### Texto de origem
····················
A guerra fria ajudou, obviamente. E é aí, ou é também aí que entronca o anti-americanismo radical dos estudantes alemães. Convenhamos que é uma ironia o facto de o auge da contestação se localizar na cidade que só o poderio americano defendia dos russos e dos seus aliados alemães.
Perguntar-se-á qual o papel da RDA, do comunismo à alemã, nisto tudo. Independentemente da alegação de que alguns refugiados da RAF se terem acolhido nela, das ligações entre a RAF e alguns grupos palestinianos, destes por sua vez terem passagem franca pelo leste europeu, conviria talvez recordar que para a grande maioria dos esquerdistas alemães a RDA era a pura incarnação da degenerescência burocrática e penitenciária do ideal comunista. Os bisnetos de Rosa Luxemburg e de Karl Liebknecht, desconfiavam do desvio soviético, dos seus aplicados discípulos orientais, liam os heterodoxos e juravam por Adorno e Marcuse. É provável que a famosa teoria dutschkiana da acção exemplar e da provocação à polícia fossem consideradas pequeno-burguesas ou, pior ainda, doenças infantis e esquerdistas pelos ideólogos do SED, o extraordinário Partido Socialista Unificado, pseudónimo do comunismo alemão oriental. Dutschke propõe “desmascarar” os poderes instituídos obrigando-os a defender-se violentamente da ofensiva das minorias conscientes que, todavia, não restringem o seu campo de actuação ao país mas antes estão em consonância com os movimentos revolucionários de todo o mundo e sobretudo com os que, de algum modo, escapam à lógica soviética. Daí o apoio ao Che, ao Viet-Cong e às organizações contestarias emergentes um pouco por toda a parte.
A reacção é, evidentemente, violenta. Em Berlin, e no resto da Alemanha, a imprensa do grupo Springer ataca diariamente e com inusitada linguagem a minoria estudantil liderada por Rudi o Vermelho. O SPD tenta meter na ordem a sua organização de juventudes, o Sozialisticher Deutscher Studentenbund (S.D.S.) de que Dutschke é um dos líderes. A polícia vai metodicamente fichando os militantes e apoia sem reservas as “provocações” que lhes são feitas na Universidade Livre de Berlin. E o que tinha de acontecer, acontece: a 11 de Abril de 1968 (repare-se na data) dispara três tiros sobre Rudi em plena rua. E é, de certo modo, o fim brutal de uma carreira: Dutschke sobreviverá 11 anos ao atentado mas as sequelas do atentado afastá-lo-ão da política e da Alemanha. Aliás a sua morte acidental é ainda resultado do atentado.
····················
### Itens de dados

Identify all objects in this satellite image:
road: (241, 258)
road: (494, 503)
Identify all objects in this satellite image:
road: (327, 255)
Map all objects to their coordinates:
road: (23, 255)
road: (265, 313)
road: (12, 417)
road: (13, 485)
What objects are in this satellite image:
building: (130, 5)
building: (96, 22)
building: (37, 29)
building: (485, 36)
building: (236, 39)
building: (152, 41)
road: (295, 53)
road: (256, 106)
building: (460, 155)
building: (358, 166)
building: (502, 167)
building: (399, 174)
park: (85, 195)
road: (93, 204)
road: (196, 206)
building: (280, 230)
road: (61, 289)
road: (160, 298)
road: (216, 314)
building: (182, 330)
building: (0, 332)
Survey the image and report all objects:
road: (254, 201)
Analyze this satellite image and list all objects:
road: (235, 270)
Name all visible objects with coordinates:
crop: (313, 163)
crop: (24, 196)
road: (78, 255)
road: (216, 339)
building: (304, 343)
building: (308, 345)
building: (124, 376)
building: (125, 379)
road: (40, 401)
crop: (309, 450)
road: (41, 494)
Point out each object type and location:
····················
### Exercício A
Segundo o texto de origem, quantos anos Dutschke sobreviveu ao atentado?
### Exercício B
Liste todas as siglas que aparecem no texto de origem.
### Exercício C
Reescreva em forma de lista o parágrafo do texto de origem que começa por "A reacção é, evidentemente, violenta", mantendo os fatos principais.
Responda com base apenas no texto de origem.

### Resposta esperada A
Onze anos.

### Resposta esperada B
RDA, RAF, SED, SPD, S.D.S.

### Resposta esperada C
- A reação é violenta.
- Em Berlin e no resto da Alemanha, a imprensa do grupo Springer ataca diariamente, com linguagem inusitada, a minoria estudantil liderada por Rudi o Vermelho.
- O SPD tenta disciplinar sua organização de juventudes, o Sozialisticher Deutscher Studentenbund (S.D.S.), de que Dutschke é um dos líderes.
- A polícia ficha metodicamente os militantes e apoia sem reservas as "provocações" feitas a eles na Universidade Livre de Berlin.
- Em 11 de abril de 1968, três tiros são disparados contra Rudi em plena rua.
- Dutschke sobrevive 11 anos ao atentado, mas as sequelas o afastam da política e da Alemanha.
- Sua morte acidental ainda é resultado do atentado.